Prejudice vs. Religious Conviction
With everything going on in the news concerning same-sex marriage, religious freedom, and the scandals that arise when these issues collide, there is one burning question that begs to be answered. When does one's religious convictions overreach into someone's civil rights? I could have written an extensive article citing Bible verses, the Constitution, and historical civil rights events, but I think this chart sums it up beautifully and succinctly. Please note that the definition of "same-sex relationships" as used in this chart is any sort of "non-traditional" association or union, including but not limited to, marriage among members of the LGBTQ community.
Let's put this into perspective.
1. When was the last time a Jewish friend told you you can't eat a ham sandwich? If your answer is anything other than "never", your friend was wrong. Eat your ham sandwich, if you wish. *
2. When was the last time a Mormon friend told you you can't drink coffee or Coke? If your answer is anything other than "never", your friend was wrong. Drink your caffeinated beverage, if you wish.
3. When was the last time a Catholic friend chastised you for using birth control? If your answer is anything other than "never", your friend was wrong. Use birth control, if you wish.
4. When was the last time a Hindu friend told you you can't eat beef? If your answer is anything other than "never", your friend was wrong. Eat beef, if you wish.
5. When was the last time a Muslim friend chewed you out for not wearing a head covering, or for not making your woman wear a head covering? If your answer is anything other than "never", your friend was wrong. Don't bother with a head covering, if you wish.
6. When was the last time an Atheist friend told you you are an idiot for believing in God?

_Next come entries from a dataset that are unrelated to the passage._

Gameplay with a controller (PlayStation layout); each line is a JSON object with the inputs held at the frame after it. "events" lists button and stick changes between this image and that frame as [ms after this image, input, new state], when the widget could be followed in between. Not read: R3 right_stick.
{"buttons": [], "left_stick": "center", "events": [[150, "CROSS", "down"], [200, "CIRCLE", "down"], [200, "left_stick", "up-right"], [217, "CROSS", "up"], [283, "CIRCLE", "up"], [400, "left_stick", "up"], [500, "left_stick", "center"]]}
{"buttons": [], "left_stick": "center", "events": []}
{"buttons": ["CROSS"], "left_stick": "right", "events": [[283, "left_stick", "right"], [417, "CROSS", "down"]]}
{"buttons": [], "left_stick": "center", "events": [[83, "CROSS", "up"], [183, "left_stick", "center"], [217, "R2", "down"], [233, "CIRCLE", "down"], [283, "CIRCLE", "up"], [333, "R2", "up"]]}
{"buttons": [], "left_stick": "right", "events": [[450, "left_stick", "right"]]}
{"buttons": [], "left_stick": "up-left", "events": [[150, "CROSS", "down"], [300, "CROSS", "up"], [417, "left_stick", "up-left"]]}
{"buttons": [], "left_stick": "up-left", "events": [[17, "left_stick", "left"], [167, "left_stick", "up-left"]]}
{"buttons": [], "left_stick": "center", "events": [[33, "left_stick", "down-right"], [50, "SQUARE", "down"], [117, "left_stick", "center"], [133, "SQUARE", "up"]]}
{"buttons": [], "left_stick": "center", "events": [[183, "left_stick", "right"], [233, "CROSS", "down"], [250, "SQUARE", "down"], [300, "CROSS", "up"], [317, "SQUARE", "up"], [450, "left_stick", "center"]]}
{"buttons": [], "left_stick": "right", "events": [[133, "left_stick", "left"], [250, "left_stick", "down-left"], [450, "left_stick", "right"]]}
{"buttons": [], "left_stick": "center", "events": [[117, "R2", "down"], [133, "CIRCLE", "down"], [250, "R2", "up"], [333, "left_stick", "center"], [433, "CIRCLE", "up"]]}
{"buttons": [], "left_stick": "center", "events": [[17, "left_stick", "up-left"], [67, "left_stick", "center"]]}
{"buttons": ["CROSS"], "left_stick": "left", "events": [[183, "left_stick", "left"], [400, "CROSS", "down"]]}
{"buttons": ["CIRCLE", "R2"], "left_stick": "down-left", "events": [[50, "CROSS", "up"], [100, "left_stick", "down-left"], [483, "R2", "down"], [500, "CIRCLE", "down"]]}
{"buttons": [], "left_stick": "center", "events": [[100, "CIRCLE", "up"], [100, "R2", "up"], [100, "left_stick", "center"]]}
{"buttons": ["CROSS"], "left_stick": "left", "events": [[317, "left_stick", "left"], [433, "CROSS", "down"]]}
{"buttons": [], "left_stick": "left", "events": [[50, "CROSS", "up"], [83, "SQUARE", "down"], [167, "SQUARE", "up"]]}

If your answer is anything other than "never", your friend was wrong. Believe in God, if you wish.
So, when was the last time a you, or a Christian friend, told someone else that a same-sex relationship is wrong? If your answer is anything other than "never", you or your friend was wrong. You have no say over other people who chose to have a same-sex relationship. Especially now since, thankfully, civil rights laws are in place to protect this.
Oh yes, and....
7. When was the last time one of your LGBTQ friends made you feel bad for being in a heterosexual relationship? Never, right?
"But Kyndria, I don't have any Jewish, Mormon, Catholic, Hindu, Muslim or Atheist friends. I also don't know anyone who is lesbian, gay, bisexual, transgender, or queer."
Seriously? That's really sad. You really need to get out more.
* Granted there are times when you are in a person's home or in a foreign country when it would be best to adhere to someone else's traditions so as not to bring attention to yourself, such as eating the food that is served to you, or dressing appropriately for that country, but for the purposes of this article, we are talking in the U.S. in public, or in your own home.
Kyndria Brown studied Bible and Theology at Wheaton College, Wheaton IL, and has her degree in French literature and culture. She has three adult children, the oldest of which is a member of the LGBTQ community.